Some of the cloud companies also offer facial recognition algorithms that can be easily integrated with their database. Microsoft's Azure, for instance, offers Face, a tool that will find and group similar faces in a collection of images. The company's API will find and return attributes of a face -- like hair color or the presence of any facial hair. It will also try to construct an estimate of the age and basic emotions of the person (anger, contempt, happiness, etc.).

Amazon Rekognition can detect faces in images, as well as other useful attributes, like text. It works with both still images and videos, which makes it useful for many tasks, like finding all scenes with a particular actor. Rekognition also maintains a database of celebrities and will identify them in your images.
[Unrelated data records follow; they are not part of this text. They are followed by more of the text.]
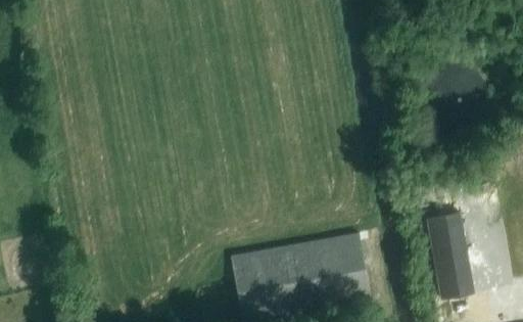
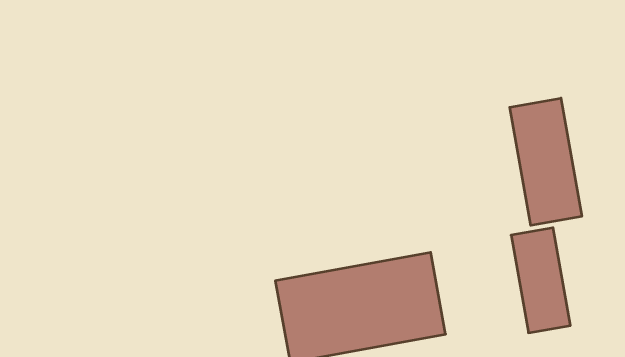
building: none -> [510,98,582,225]

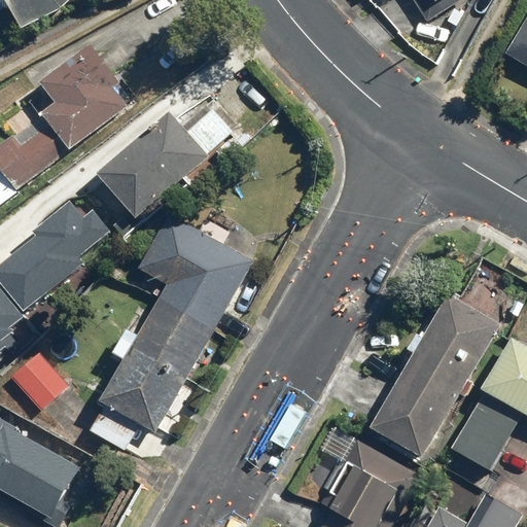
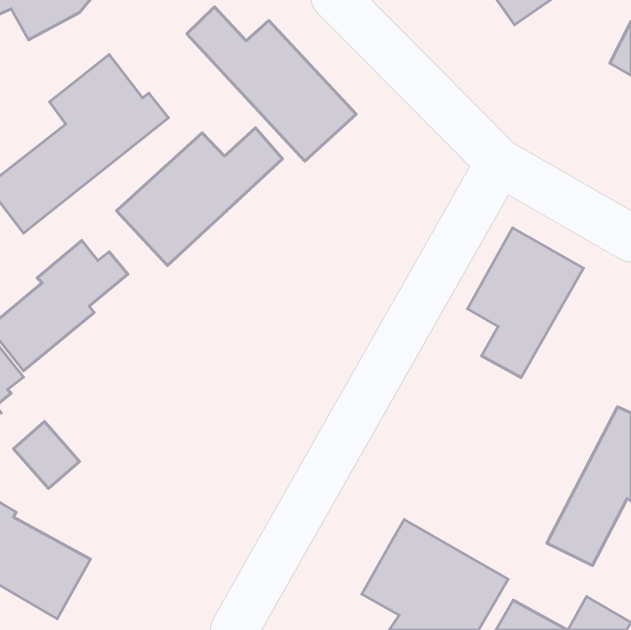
building: none -> [187,7,356,161]
building: none -> [467,228,583,378]
building: [91,211,250,446] -> none
building: [373,296,501,461] -> none

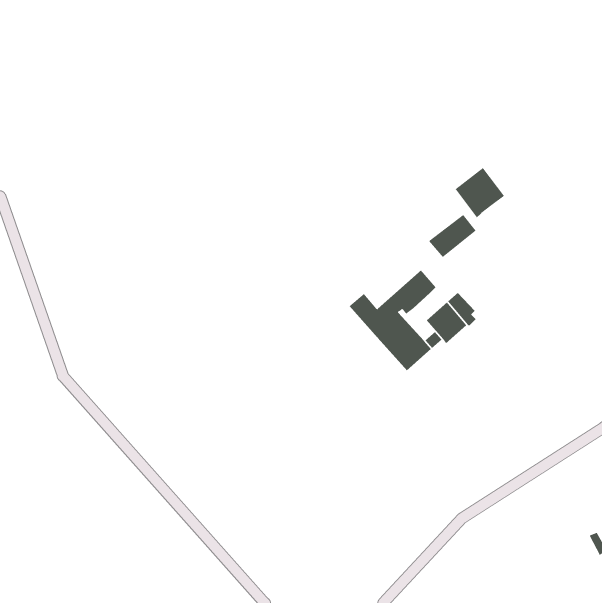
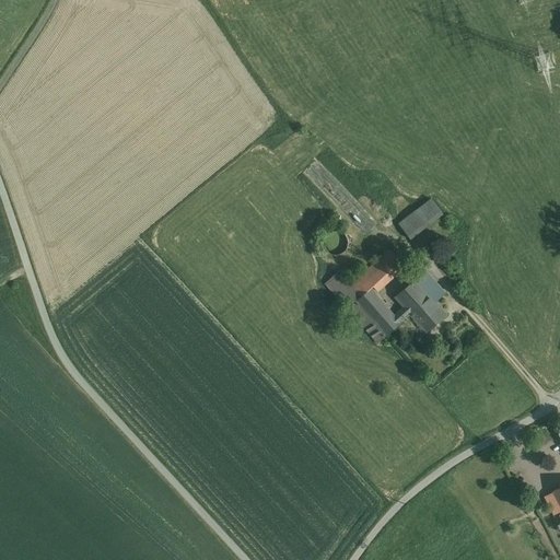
building: [455,167,505,218] -> none
building: none -> [415,301,447,332]

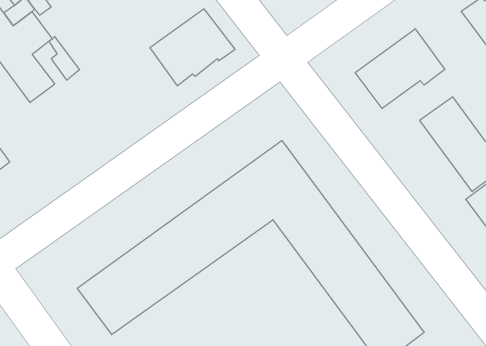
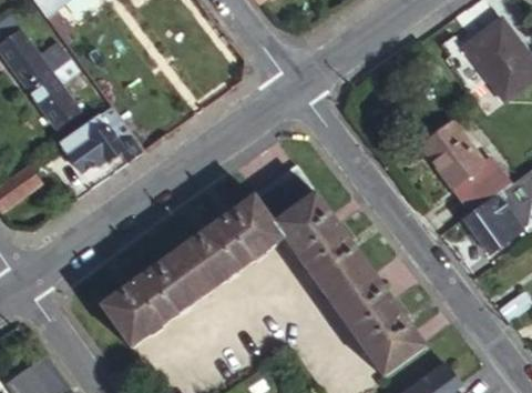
building: [150,9,235,86] -> [59,107,139,179]
building: [355,29,445,109] -> none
Google's Cloud Vision API detects and categorizes many parts of an image, like text or landmarks. The tool doesn't offer direct facial recognition, but the API will find and measure the location of elements, like the midpoint between eyes and the boundaries of the eyebrows. Celebrity recognition is currently a restricted beta product.
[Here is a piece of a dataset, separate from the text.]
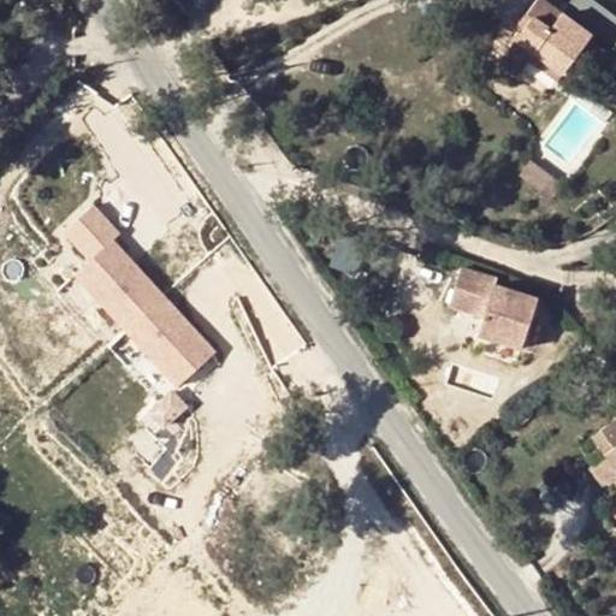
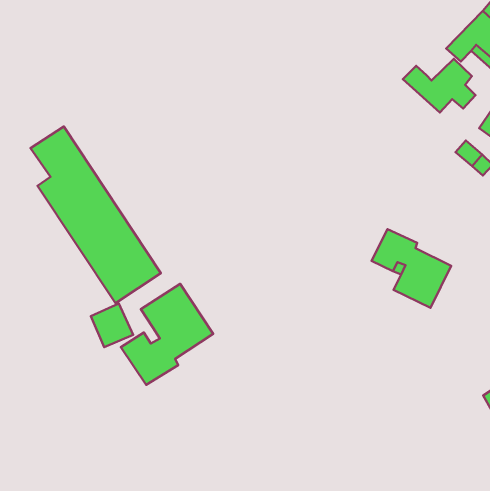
building: none -> [403,59,476,112]
building: none -> [121,284,213,385]

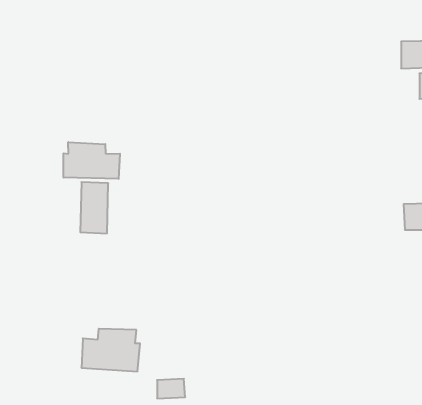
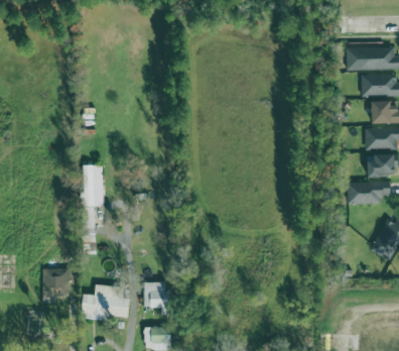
building: [64,142,120,179] -> none
building: none -> [42,268,70,304]
building: none -> [144,282,165,308]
How upstarts are applying them

Apple recently announced it would use perceptual hash functions called NeuralHash to search customers' iPhones for potentially illegal images of child sexual abuse. The results of the perceptual hash algorithm would be compared against values of known images found in other investigations. The process would be automatic, but any match could trigger an investigation.

A number of companies -- like Clearview.ai or Facebook -- are creating databases filled with perceptual hashes of scanned images. They are, in general, not making these databases available to other developers.

The topic is an area of active exploration. Some open source versions include pHash, Blockhash, and OpenCV.

Is there anything perceptual hash functions can't do?

While the perceptual hash functions are often quite accurate, they tend to produce false matches. Apple's facial recognition software used to unlock an iPhone can sometimes confuse parents with children, allowing the children to unlock their parents' phones.

In general, the ability of a hash function to reduce an often large or complex set of data to a short number is also the source of this weakness. Collisions are impossible to prevent because there are often a dramatically smaller number of potential answers and a much, much larger number of inputs. While some cryptographically secure hash functions can make it hard to find these collisions, they still exist.

In the same way, the strength of perceptual hash functions is also a major weakness. If the function does a good job of approximating human perception, it will also be easier for humans to find and even create collisions. There are a number of attacks that can exploit this aspect. Several early experimental projects (here and here), for instance, offer software to help find and even create collisions.